Bu Kanunun 45. maddesinin birinci ve ikinci fıkraları tamamen,
üçüncü fıkrada yer alan "tapulu yerler" sözcüğü Anayasa Mahkemesince
Anayasa'ya aykırı bulunarak iptal edilmiştir (E. 1,6.1988 gün, 1987/ 31;
1988/13 sayı; RG. 20.8.1988 t. Sayı: 19905).
Halen bu kararla iptal edilmiş olan ve aynı fıkrada yer alan
"Orman sınırları içinde kalan veya orman dışına çıkarılan alanlarda . . .
iskân suretiyle . . . verilen yerler (işlemleri tamamlanmamış olsa dahi) başka
bir şart aranmaksızın hak sahipleri adına tesbit ve tescil edilir." hükmü
Anayasaya aykırı mıdır'
Ünce, 45. maddenin uygulama şartları ele alınırsa;
a) İskân suretiyle verilen yerin kadastrosu yapılmış ve bu suretle
kesinleşmiş orman sınırları içinde bulunmaması gerekir. Nitekim Kanunun 4.
maddesinin son fıkrası: "Orman kadastrosu kesinleşmiş yerlerde bu
sınırlara aynen uyulur" demekte; 22. maddede "Evvelce tesbit, tescil
ve sınırlandırma suretiyle kadastrosu veya tapulaması yapılmış olan yerlerin
yeniden kadastrosu yapılamaz.
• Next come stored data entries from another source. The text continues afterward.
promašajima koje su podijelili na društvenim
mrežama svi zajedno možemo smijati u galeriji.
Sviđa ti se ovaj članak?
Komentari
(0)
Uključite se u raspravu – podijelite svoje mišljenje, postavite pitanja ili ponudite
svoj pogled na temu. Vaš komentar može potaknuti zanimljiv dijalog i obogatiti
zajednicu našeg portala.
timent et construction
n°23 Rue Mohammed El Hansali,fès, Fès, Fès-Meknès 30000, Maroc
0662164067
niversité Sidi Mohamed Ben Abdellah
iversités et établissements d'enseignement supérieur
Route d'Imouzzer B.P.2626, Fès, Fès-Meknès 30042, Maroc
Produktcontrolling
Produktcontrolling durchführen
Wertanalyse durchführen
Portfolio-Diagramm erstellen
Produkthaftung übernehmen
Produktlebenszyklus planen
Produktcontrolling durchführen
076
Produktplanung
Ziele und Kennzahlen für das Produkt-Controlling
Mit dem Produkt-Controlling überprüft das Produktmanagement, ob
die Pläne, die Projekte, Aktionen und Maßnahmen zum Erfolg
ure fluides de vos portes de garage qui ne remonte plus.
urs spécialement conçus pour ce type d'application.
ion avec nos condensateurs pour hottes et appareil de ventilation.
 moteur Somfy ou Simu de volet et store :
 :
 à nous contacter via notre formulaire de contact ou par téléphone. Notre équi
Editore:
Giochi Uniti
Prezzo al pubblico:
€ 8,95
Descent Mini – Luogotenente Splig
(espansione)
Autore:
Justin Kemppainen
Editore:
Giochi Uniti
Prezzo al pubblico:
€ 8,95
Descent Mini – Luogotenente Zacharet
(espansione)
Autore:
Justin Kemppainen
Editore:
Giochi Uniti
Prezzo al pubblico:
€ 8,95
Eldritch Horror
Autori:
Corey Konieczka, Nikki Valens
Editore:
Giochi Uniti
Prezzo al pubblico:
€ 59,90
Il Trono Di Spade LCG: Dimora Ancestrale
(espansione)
Bu gibi yerler ikinci defa kadastroya tabi
tutulmuşsa, ikinci kadastro bütün sonuçlarıyla hükümsüz kalır ve Türk Medeni
Kanununun 934. maddesine göre işlem yapılır.
Tahditleri yapılarak kesinleşmiş ve tescil edilmiş ormanlara ait
kayıt ve belgeler tapu kütüğüne olduğu gibi aktarılır" denmektedir.
Yönetmelik hükmü de aynı çözümü tekrarlamaktadır.
b) 45. maddenin uygulanmasının diğer şartı; uygulama bölgesinin
kadastro bölgesi olmasıdır. Nitekim kanunun 33. madde III. fıkrası, kadastro
bölgesi dışında bulunan taşınmaz mallara da 14, 15, 17, 18, 20,21. maddelerinin
uygulanacağını ifade etmekte; fakat 45. madde bunlar arasında yer almamaktadır.
c) Maddenin uygulanmasının başka bir şartı ise Kanunun Ek 4.
maddesinde ifade edilmiş olup, Tapulama ve Kadastro mahkemelerince bu Kanunun
yürürlüğe girmesinden önce KESİN HÜKME BAĞLANMIŞ uyuşmazlıklara bu kanun
uygulanmaz.
d) IV. fıkra: "6831 sayılı Orman Kanununun değişik ikinci
maddesinin (B) bendinin uygulanmasında bu madde hükmü uygulanır." hükmünü
koymaktadır.
Bu fıkradan çıkan sonuca göre, 2/B'ye göre işlem yapılmamış veya
kadastrosu kesinleşmiş yerlere de 45. maddenin III. fıkrası uygulanamaz.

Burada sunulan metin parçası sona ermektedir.